Günümüz Türkçesinde "bıçkın" kelimesi genellikle "küstah", "saygısız" ya da "serseri" anlamında kullanılır. Ancak bu kelimenin geçmişi oldukça ilginçtir ve zaman içinde çok farklı anlamlara evrilmiştir.
Kelimenin kökeni, 16. yüzyılda Osmanlı Türkçesinde kullanılan "bıcak" sözcüğüne dayanmaktadır. O dönemde "bıçak" kelimesi sadece kesici bir alet değil, aynı zamanda bir tür kama anlamında da kullanılırmış.
17. yüzyılda "bıçak" sözcüğünden türetilen "bıçaklı" kelimesi, "kamalı" veya "keskin" anlamına geliyordu. Zamanla "bıçaklı" kelimesi, kişileri tanımlamak için kullanılmaya başlanmıştır.
18. yüzyılda "bıçaklı" kelimesi, "kavgacı", "serseri" gibi anlamlara bürünmüştür. Bu anlam, 19. yüzyılda da devam etmiştir. Ancak 20. yüzyılda "bıçaklı" kelimesi yerini "bıçkın" sözcüğüne bırakmıştır.

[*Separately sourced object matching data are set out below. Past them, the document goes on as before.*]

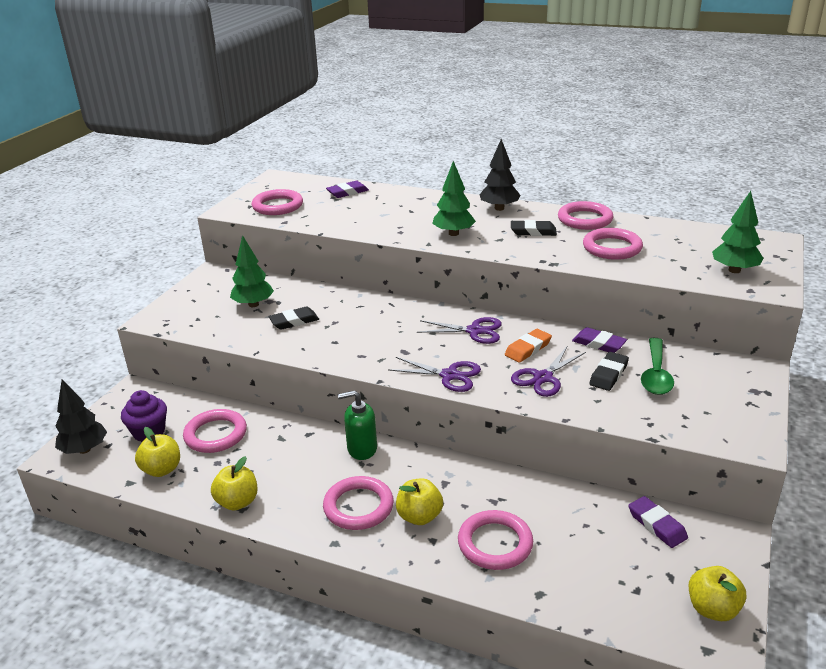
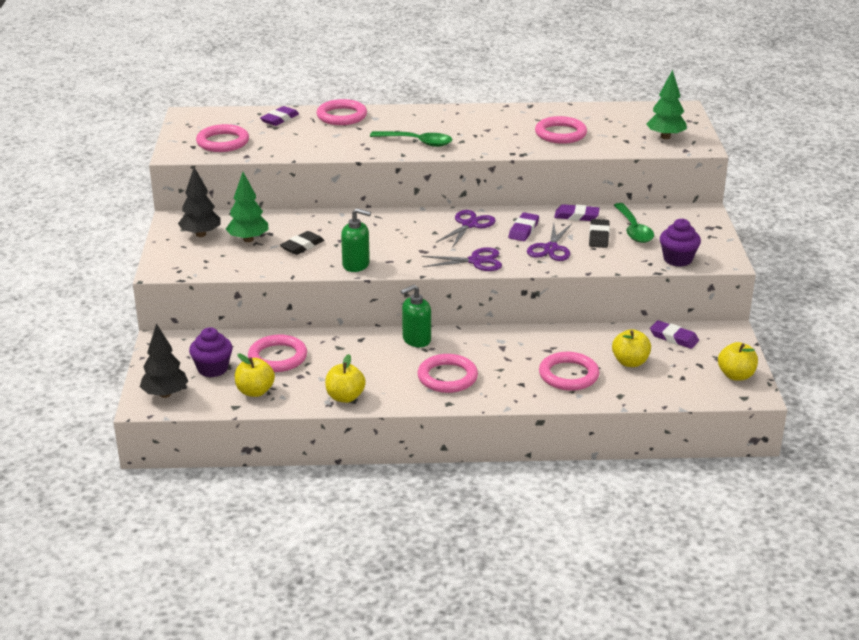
camera: 25 degrees left, 0 degrees up
yellow apple [396,478,443,525] -> yellow apple moved to [612,329,651,367]
purple scissors [417,317,502,344] -> purple scissors turned 45 degrees counterclockwise [436,210,496,248]
green tree [432,161,476,236] -> green spoon [370,131,452,147]
black tree [479,139,520,211] -> black tree moved to [178,167,221,237]
orange eraser [505,329,552,363] -> purple eraser [508,213,539,241]
black eraser [511,220,557,236] -> none
pink ring [558,201,614,230] -> pink ring moved to [316,99,367,125]
none -> green soap dispenser [341,208,371,272]
none -> purple cupcake [660,218,701,267]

20. yüzyılın başlarında "bıçkın" kelimesi, "cesur", "yiğit" ve hatta "kahraman" anlamında kullanılıyordu. Bu kullanım, özellikle milli mücadele döneminde yaygındı. Ancak zamanla "bıçkın" kelimesi bugünkü olumsuz anlamını kazanmıştır.
Günümüzde "bıçkın" kelimesi, genellikle olumsuz bir anlamda kullanılsa da eski anlamlarına da rastlamak mümkündür. Örneğin, bazı yörelerde "bıçkın" kelimesi hala "cesur" anlamında kullanılmaktadır.
Kelimelerin anlamlarının zaman içinde değişmesi, dilin canlı ve dinamik bir yapıya sahip olduğunu göstermektedir. "Bıçkın" kelimesinin hikayesi de bu değişimin güzel bir örneğidir.